# Proof of the conservation of angular momentum in a central force field

Update after @M. Enns's answer Consider a circular orbit of radius $a$ passing through the centre of a central force is given by the equation $r=2a\cos\theta$. Then using the orbit equation one can show that the force varies as $$\textbf{F}(|\textbf{r}|)=-\frac{k}{r^5}\hat{\textbf{r}}.\tag{1}$$

But an orbit passing through the centre of force O will have zero angular momentum when it passes through O, and nonzero when it doesn't pass through O. This shows that the angular momentum is changing throughout the motion. I wished to attach the figure but I couldn't. This problem is solved in the book Theoretical Mechanics by Spiegel.

But here is the fallacy. The angular momentum should be conserved for motion under any central force. However, this doesn't seem to work in this case. But the proof of conservation of angular momentum is based on the simple observation that $$\frac{d\textbf{L}}{dt}=\textbf{r}\times\textbf{F}=0\tag{2}$$ since $\textbf{F}=f(r)\hat{\textbf{r}}$ for any central force.

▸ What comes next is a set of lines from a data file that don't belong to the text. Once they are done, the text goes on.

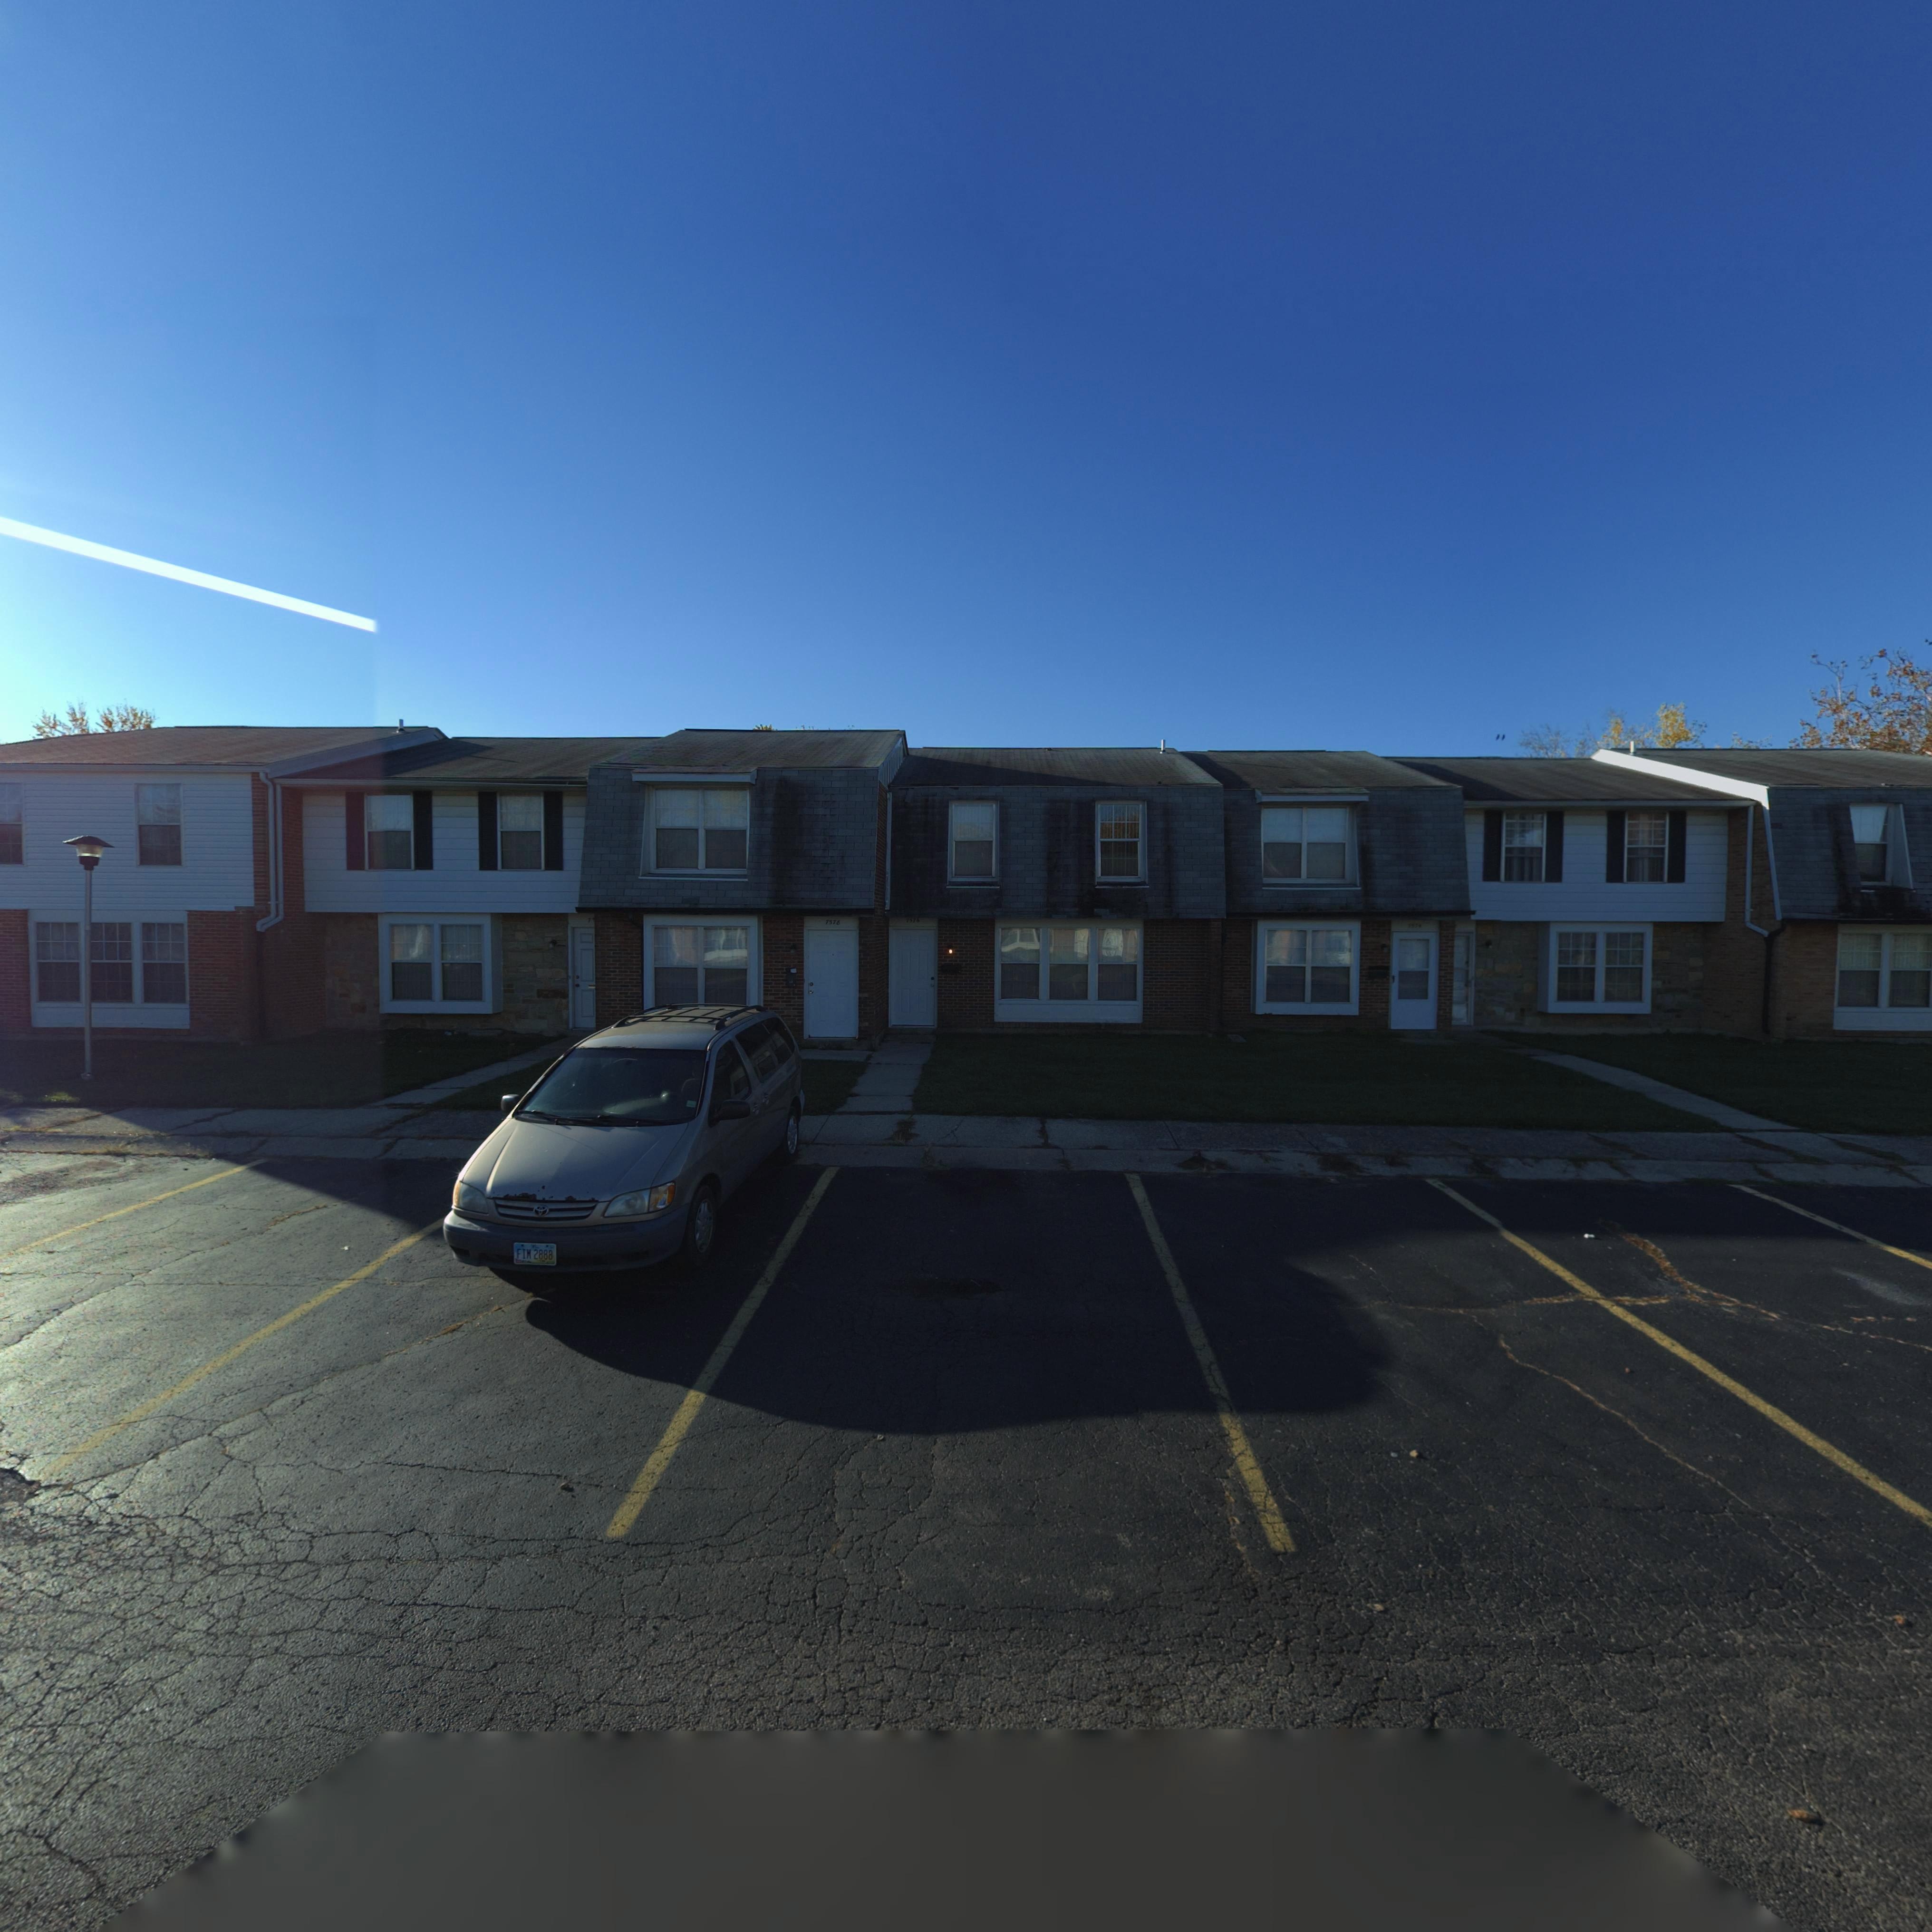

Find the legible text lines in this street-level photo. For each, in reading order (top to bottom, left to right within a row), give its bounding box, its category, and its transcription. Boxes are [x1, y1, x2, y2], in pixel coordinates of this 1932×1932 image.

[587, 917, 592, 924] StreetNumber: 7
[824, 918, 841, 926] StreetNumber: 7578
[905, 917, 921, 924] StreetNumber: 7576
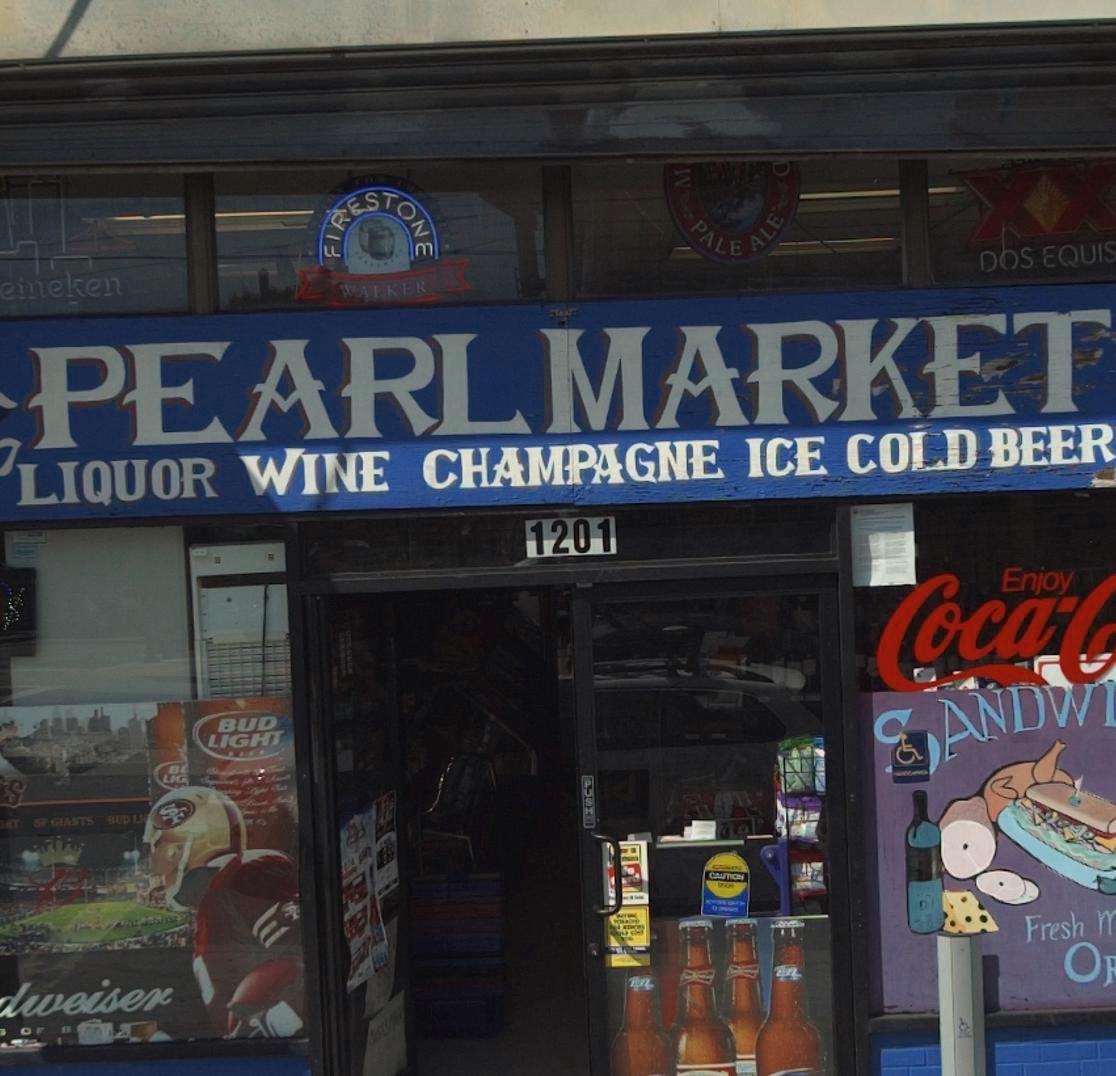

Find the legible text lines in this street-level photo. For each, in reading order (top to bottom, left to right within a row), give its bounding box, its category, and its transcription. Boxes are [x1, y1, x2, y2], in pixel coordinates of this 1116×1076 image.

[957, 160, 1112, 244] None: XX
[315, 184, 437, 260] None: FIRESTONE
[682, 208, 794, 258] None: PALE ALE
[978, 240, 1103, 274] None: DOS EQUI
[1, 270, 128, 302] None: eineken
[329, 278, 429, 302] None: WALKER
[24, 305, 1116, 453] BusinessName: PERAL MARKET
[11, 419, 1116, 509] None: LIQUOR WINE CHAMPAGNE ICE COLD BEER
[528, 518, 613, 556] StreetNumber: 1201
[998, 561, 1080, 593] None: Enjoy
[871, 567, 1116, 686] None: Coca-*
[213, 714, 278, 733] None: BUD
[205, 728, 286, 749] None: LIGHT
[929, 677, 1116, 765] None: ANDWI
[583, 778, 593, 815] None: PUSH
[708, 872, 747, 881] None: CAUTION
[1019, 907, 1089, 942] None: Fresh
[1058, 939, 1105, 985] None: O
[17, 975, 178, 1019] None: WEISER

Is the proof (2) reliable at $r=0$ where the force (1) become singular?

• If it passes through the origin, is it not the case that particle's motion will be in the $\hat{r}$ direction? Then, the position vector and the velocity vector will be always parallel, so that $r \times F$ still vanishes. Jan 8, 2018 at 18:24
• @ZachMcDargh That's true. But what about the fact that $f(r)$ blows up at r=0?
– SRS
Jan 8, 2018 at 21:41
• Of course the situation only occurs when $L=0$ identically. In that case, the theory is pathological at the point when the two objects have the same position, and so it cannot hold in that regime. What is your question? Jan 8, 2018 at 23:24
• The force is not defined at the origin. I believe that an answer becomes ill posed at the origin. For example, the derivative is not defined. Sep 28, 2022 at 18:48

• @garyp You mean $r=0$ is not physically accessible due to the finite size of the force providing agency?